* Directions for this task:
Can you repeat the data below with "catalog" substituted for "catalogue" and everything else left unchanged? Leave out the pictures.

* Dataset extract:
****************

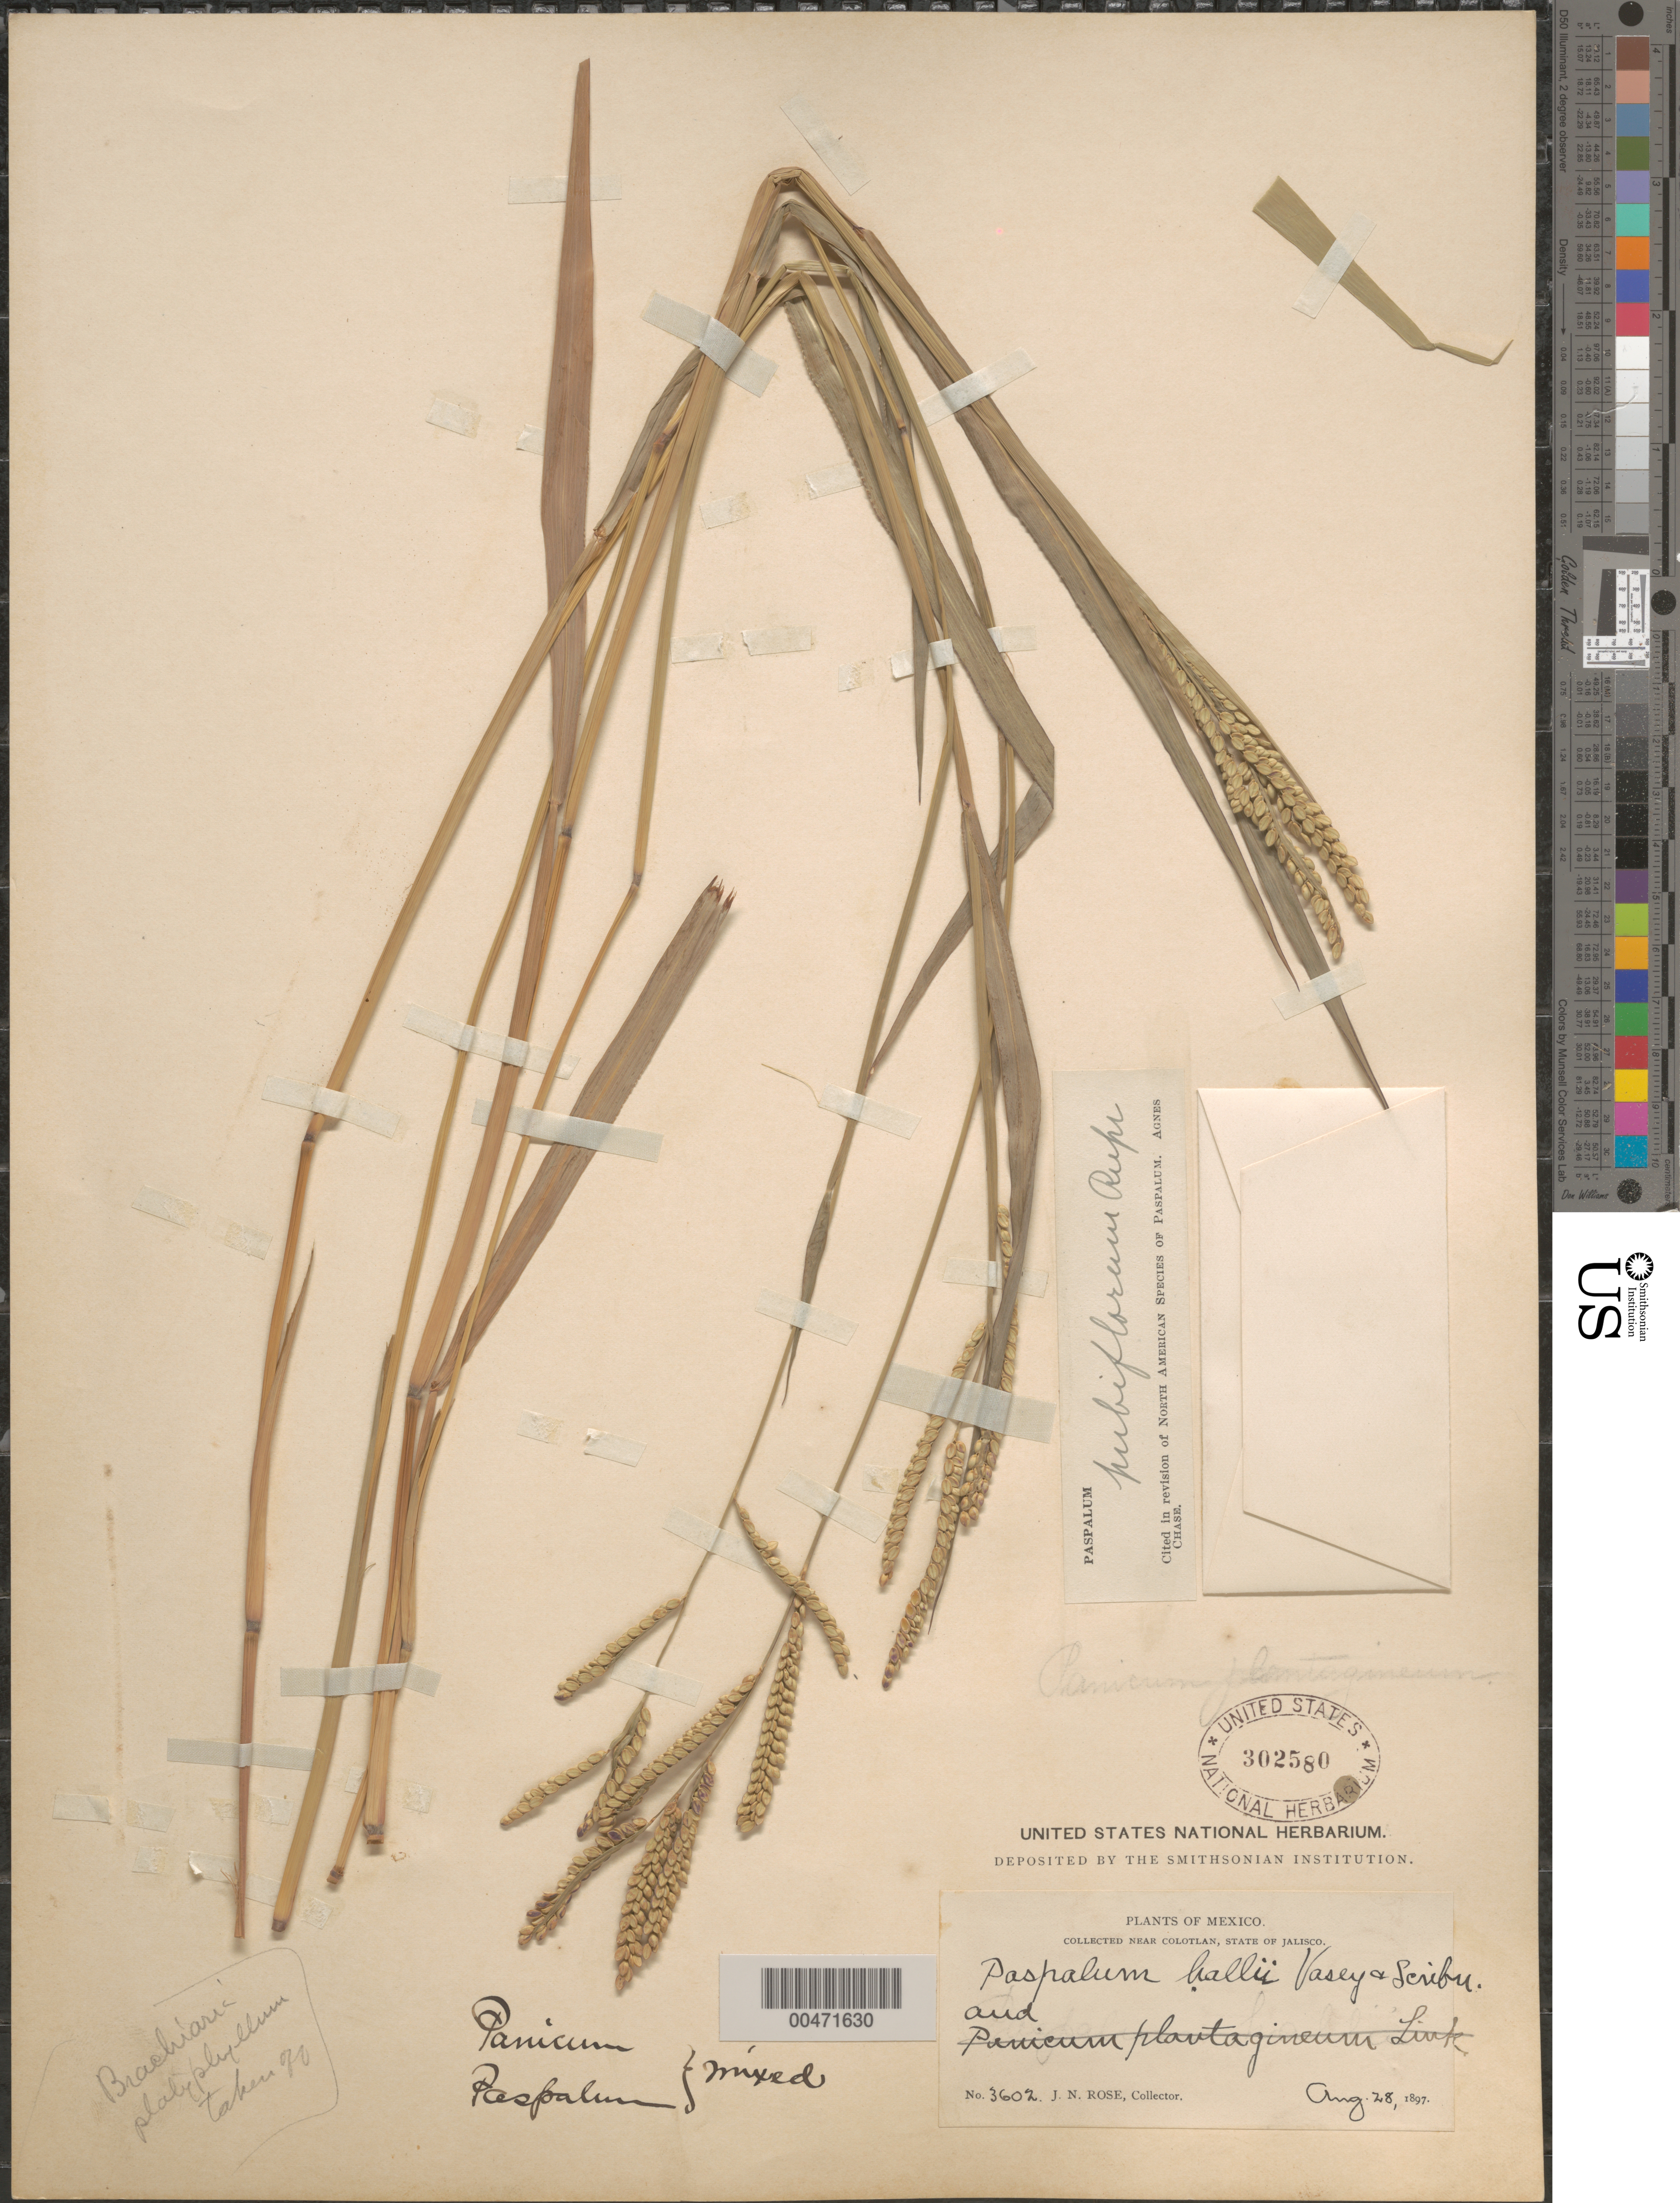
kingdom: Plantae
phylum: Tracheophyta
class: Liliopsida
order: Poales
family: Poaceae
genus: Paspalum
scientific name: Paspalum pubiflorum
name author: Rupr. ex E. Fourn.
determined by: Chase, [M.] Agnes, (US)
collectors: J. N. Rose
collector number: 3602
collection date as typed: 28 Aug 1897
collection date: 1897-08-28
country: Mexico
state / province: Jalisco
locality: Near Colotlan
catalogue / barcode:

****************

* Correct response:
kingdom: Plantae
phylum: Tracheophyta
class: Liliopsida
order: Poales
family: Poaceae
genus: Paspalum
scientific name: Paspalum pubiflorum
name author: Rupr. ex E. Fourn.
determined by: Chase, [M.] Agnes, (US)
collectors: J. N. Rose
collector number: 3602
collection date as typed: 28 Aug 1897
collection date: 1897-08-28
country: Mexico
state / province: Jalisco
locality: Near Colotlan
catalog / barcode:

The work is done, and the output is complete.